Si le passage au stade II de la lutte contre la propagation du coronavirus s’est déclenché par la découverte d’un cas de contamination autochtone, le ministère de la Santé a annoncé de nouvelles mesures pour faire face à une éventuelle épidémie provoquée par ce virus, dont notamment l’avancement des vacances scolaires et universitaires, la suspension des vols et des traversées avec l’Italie, le report d’événements culturels, sociaux, académiques et sportifs et la suspension des visites et des stages à l’étranger pour les différents représentants de ministères et d’administrations.
Selon l’Organisation mondiale de la santé, ce stade correspond à la découverte de foyers à différents endroits du territoire avec des regroupements de patients, appelés clusters. Le but à ce stade est de freiner la propagation du virus et de laisser le temps aux établissements de santé de se préparer pour faire face à l’épidémie et un potentiel passage au stade III. Les patients identifiés comme des cas suspects ou avérés doivent être pris en charge dans des établissements habilités pour le traitement du Covid-19. Les mesures prises à ce stade portent notamment sur la fermeture d’établissements scolaires, la limitation des déplacements, l’annulation de manifestations publiques et surtout la mise en quarantaine en cas de risque d’exposition au virus. Mais en Tunisie, jusqu’à présent on ne peut parler de foyers ou de clusters de ce virus, mais de quelques cas isolés repartis sur quatre gouvernorats : Tunis, Mahdia, Sousse et Gafsa.
Que risque-t-on en cas de non-respect du confinement ?
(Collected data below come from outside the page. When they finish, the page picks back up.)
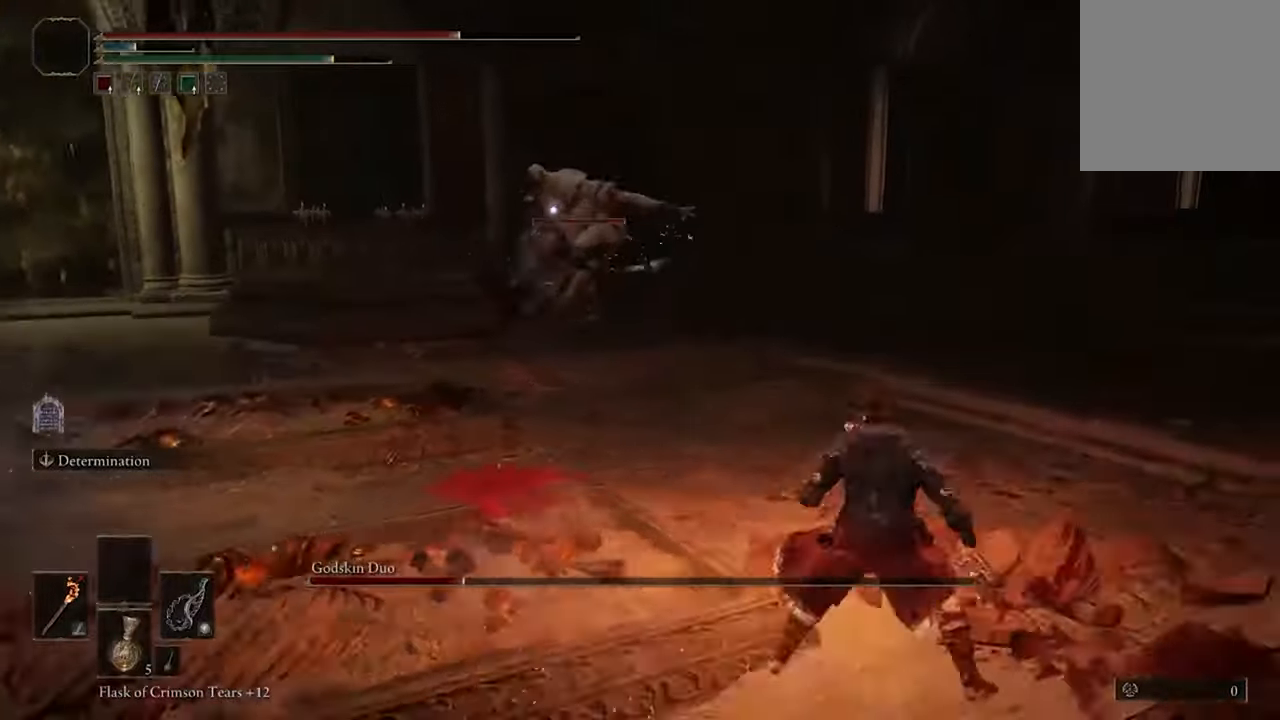
{"buttons": [], "left_stick": "right", "right_stick": "center", "events": []}
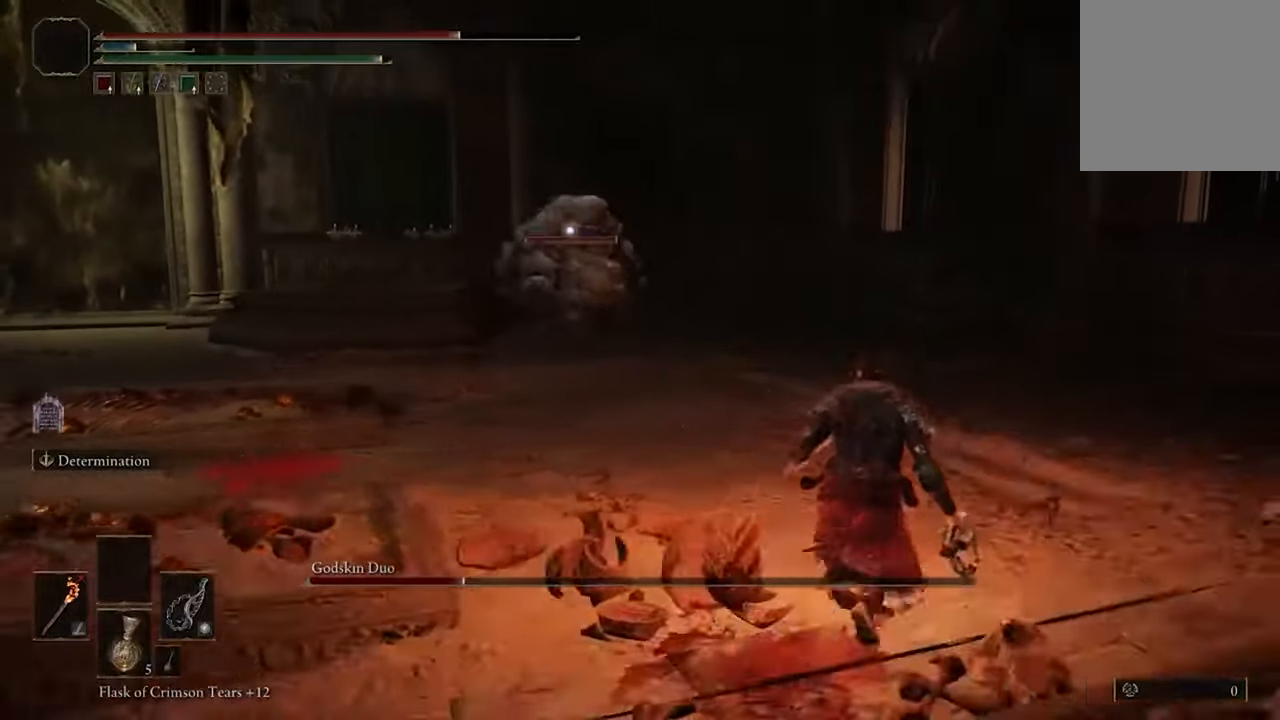
{"buttons": [], "left_stick": "right", "right_stick": "center", "events": []}
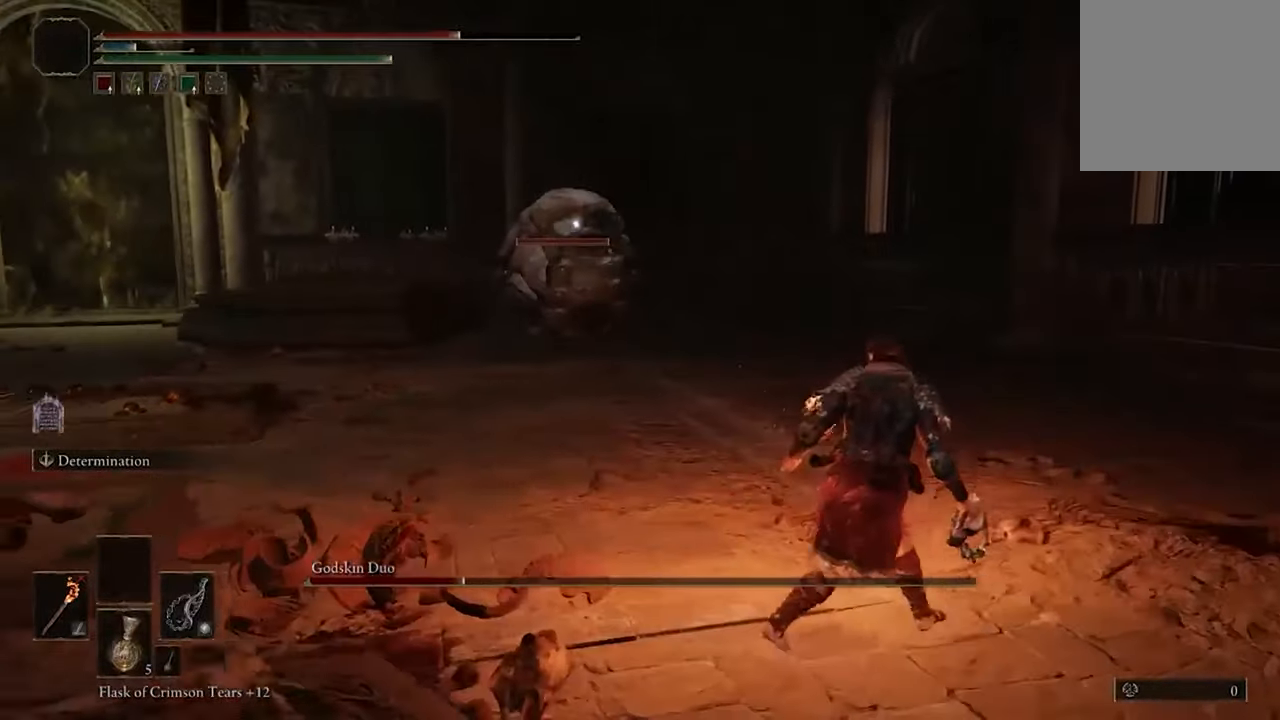
{"buttons": [], "left_stick": "right", "right_stick": "center", "events": []}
Les procédures et mesures médicales dans le cadre de la lutte contre le coronavirus ont été malheureusement accompagnées de certains comportements et agissements irresponsables de la part de cas suspects ou de malades atteints par ce virus. Des agissements qui ont suscité l’indignation de tous les Tunisiens dans la mesure où ils mettent en péril la sécurité et la santé de toute la population. Le ministère de la Santé, premier responsable de la gestion de cette situation de crise, ne cesse de rappeler que ces comportement sont passibles de sanctions conformément au Code pénal. En effet, l’article 312 du Code pénal relatif aux infractions intéressant la santé publique est clair à ce sujet : « Est puni de six mois d’emprisonnement et de cent vingt dinars d’amende, quiconque aura contrevenu aux interdictions et mesures prophylactiques ou de contrôle ordonnées en temps d’épidémie ». Mais selon des spécialistes en droit, l’application de cet article reste relativement difficile et tributaire des différentes situations sur le terrain, dans la mesure où il n’identifie pas les autorités compétentes qui seront chargées d’appliquer ces dispositions.